Tell Me Three Things(76)



I laugh, because what I’m feeling is something so much bigger than relief.

“What? You didn’t expect to almost get into a fistfight?”

“No, no, I did not.”

“I can’t believe it’s you,” I say, letting out the breath I didn’t even realize I was holding. My phone beeps.



SN: are you disappointed?

Me: NO!!!

SN: can I come sit next to you?

Me: YES!!!



Ethan switches sides of the booth, and now his thigh is up against mine. I can smell his Ethan smell. I bet he tastes like coffee.

“Hello,” he says, and reaches up and tucks my hair behind my ears.

“Hello,” I say.



After we’ve talked for a while, it’s like all those other times I’ve hung out with Ethan but also totally different, because we’re not working on a project, we’re just together because we want to be, and I now know him, like really know him, because we’ve spent the last two months talking with our fingertips.

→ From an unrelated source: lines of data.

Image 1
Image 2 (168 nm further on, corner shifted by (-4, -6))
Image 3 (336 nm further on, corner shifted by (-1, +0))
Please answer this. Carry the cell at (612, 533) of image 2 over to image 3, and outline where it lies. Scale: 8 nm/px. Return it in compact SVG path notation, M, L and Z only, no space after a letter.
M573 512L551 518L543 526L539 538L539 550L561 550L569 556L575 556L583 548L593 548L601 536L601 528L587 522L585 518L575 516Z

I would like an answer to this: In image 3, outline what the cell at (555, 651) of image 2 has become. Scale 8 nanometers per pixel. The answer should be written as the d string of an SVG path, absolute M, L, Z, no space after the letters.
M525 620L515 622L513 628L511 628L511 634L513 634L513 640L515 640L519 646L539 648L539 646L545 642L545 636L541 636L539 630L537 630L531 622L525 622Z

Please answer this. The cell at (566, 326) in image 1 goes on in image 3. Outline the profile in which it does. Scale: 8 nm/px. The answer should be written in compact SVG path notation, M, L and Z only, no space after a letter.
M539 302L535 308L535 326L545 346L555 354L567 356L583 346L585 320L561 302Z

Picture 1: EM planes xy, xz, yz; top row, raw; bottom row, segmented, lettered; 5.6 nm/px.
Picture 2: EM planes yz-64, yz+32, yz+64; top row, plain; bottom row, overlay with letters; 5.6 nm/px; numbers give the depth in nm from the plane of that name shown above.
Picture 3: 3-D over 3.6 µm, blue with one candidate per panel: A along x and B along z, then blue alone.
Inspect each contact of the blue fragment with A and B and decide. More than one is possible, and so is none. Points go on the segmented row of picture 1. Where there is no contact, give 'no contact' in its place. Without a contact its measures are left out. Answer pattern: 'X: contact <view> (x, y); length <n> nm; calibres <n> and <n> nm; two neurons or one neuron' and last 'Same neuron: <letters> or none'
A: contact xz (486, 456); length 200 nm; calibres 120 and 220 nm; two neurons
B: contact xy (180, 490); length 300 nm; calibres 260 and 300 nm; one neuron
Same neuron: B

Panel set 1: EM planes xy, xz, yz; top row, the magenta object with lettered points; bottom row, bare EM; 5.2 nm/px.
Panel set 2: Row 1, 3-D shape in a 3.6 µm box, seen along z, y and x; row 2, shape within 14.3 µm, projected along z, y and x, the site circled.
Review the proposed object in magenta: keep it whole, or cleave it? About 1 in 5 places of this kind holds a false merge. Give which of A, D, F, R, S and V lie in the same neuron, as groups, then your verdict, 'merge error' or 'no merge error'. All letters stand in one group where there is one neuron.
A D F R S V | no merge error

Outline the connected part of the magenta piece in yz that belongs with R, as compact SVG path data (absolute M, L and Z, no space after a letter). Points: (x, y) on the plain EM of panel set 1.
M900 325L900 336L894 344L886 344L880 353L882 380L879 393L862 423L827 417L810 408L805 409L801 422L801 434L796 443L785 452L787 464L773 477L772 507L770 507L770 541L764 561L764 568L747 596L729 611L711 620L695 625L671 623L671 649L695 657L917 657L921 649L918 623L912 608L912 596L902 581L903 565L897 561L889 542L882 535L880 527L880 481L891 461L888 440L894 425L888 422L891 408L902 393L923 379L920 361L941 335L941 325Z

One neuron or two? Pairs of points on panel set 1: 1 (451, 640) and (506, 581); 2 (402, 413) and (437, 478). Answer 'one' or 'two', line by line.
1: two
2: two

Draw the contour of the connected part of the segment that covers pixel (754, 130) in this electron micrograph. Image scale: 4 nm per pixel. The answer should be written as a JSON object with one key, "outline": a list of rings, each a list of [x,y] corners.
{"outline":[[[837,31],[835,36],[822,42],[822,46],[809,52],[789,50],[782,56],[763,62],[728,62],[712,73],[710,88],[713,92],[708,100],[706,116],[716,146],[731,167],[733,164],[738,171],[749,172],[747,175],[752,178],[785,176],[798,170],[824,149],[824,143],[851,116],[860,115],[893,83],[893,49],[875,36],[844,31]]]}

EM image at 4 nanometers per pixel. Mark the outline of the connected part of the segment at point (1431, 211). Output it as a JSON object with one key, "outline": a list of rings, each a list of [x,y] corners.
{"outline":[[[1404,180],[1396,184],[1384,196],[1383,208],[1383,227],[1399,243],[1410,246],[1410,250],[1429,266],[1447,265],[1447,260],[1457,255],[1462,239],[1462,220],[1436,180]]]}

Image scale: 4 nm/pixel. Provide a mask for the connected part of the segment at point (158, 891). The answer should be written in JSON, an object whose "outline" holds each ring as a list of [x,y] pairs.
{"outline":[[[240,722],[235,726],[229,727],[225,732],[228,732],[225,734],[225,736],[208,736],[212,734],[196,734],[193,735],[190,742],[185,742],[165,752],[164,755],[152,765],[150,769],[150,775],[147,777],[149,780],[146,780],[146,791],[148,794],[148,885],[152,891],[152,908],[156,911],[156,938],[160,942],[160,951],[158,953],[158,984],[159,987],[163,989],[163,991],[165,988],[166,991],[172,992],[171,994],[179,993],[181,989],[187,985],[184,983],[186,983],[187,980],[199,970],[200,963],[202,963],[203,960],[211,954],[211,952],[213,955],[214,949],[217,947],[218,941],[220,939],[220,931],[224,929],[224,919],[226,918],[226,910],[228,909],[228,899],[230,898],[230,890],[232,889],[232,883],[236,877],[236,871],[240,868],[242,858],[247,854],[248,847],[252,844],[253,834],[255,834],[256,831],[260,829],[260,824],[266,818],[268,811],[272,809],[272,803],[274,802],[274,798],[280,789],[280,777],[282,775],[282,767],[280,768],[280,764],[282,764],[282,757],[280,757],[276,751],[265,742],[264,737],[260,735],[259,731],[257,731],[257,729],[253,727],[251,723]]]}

“Why?” I ask. He closes the gap, puts his hand in mine. We are holding hands. Ethan and I are holding hands. I am not sure I ever want to give his back.

“Why what?”

“Why did you email me that first day?”

“Since my brother…I feel like I’ve forgotten how to, like, how to talk to people. My dad made me go to this therapist, and she said that it might help to start writing instead. And when I saw you on the first day of school, there was just something about you that made me really want to meet you. You seemed lost in a way that I totally get. I decided to email. It felt safer to be undercover.” He shakes his head, as if to say Yes, I’m strange.

“Have you written to anyone else?” I ask.

“I mean, a few times here and there. I like to watch people. I’ve told some kids stuff in the nicest way possible. I told Ken Abernathy that Gem was cheating off him in calculus. With you, it was different. Ours was a two-month-long conversation.”

“So what you’re saying is you’re kind of like Wood Valley’s Batman.”

He grins. Looks down.

“Not really. This is my brother’s shirt. It’s silly, but whatever.”

“I like being able to ask you questions and you answering them.”

“I like you asking me questions.”

“Tell me three things,” I say, because I love our three things. I don’t want them to stop even though we can now say them out loud.

“One: contrary to popular belief, I do not do drugs. Terrified of them. Won’t even take Tylenol. Two: I memorized the first part of ‘The Waste Land’ just to impress you. Normally, I play Xbox in the middle of the night or read when I can’t sleep, but I thought it would make me seem, I don’t know, cooler or something.”

“It worked. It was totally dreamy.” My voice is smiling. I didn’t even know it could do that.

“Three: my mom’s in rehab as of yesterday. I am not naive enough to be optimistic—we’ve been to this rodeo a few times—but at least it’s something.”

“I—I don’t know what to say. If we were writing, I’d probably emoticon you.” I squeeze his hand, another way to talk. No wonder Ethan can’t sleep; his family life is even more screwed up than mine.

“Your turn. Three things…”

“Okay. One: I was really hoping it was you. I was sure it was, and then I was sure it wasn’t, and for that second, I thought you were Liam and I wanted to cry.”

“Liam’s not so bad. I need to be nicer to him. Especially now. Oh man, he’s going to break my legs.” Ethan smiles. He’s not scared of Liam at all.

“No he won’t. He’ll go back to Gem, and they can be prom king and queen or whatever, assuming you even do that here, and it will be fine. It’s too bad, though, because I so want to set him up with Dri.”

“By the way, how right was I that you and Dri would be friends?”

“You were right. You were right about a lot of things.”

“Two…”

“Two…” I stall. What do I want to say? That for the first time in as long as I can remember, I feel like I’m exactly where I want to be. That I’m happy to sit still. Right here. With him.

“Two, thank you for being my first friend here at a time when I had no one. It really…made a difference.”

Now it’s his turn to squeeze my hand, and it feels so good, I almost close my eyes.

“Three? I don’t have a three. My head is still spinning.”

“I have one.”

“Go for it.”

“Three: I want to kiss you, like, very much, please.”

“You do?” I ask.

“I do,” he says, and so I turn toward him, and he turns toward me, and even though we are in this random IHOP and our table is full of the bizarre array of uneaten foods Ethan has ordered to allow us to keep our table for the past three hours—pancakes, of course, but also pickles and apple pie—everything falls away.

It is just him and me, Ethan is Ethan is Ethan and Jessie is Jessie is Jessie, and his lips touch mine.

But sometimes a kiss is not a kiss is not a kiss. Sometimes it’s poetry.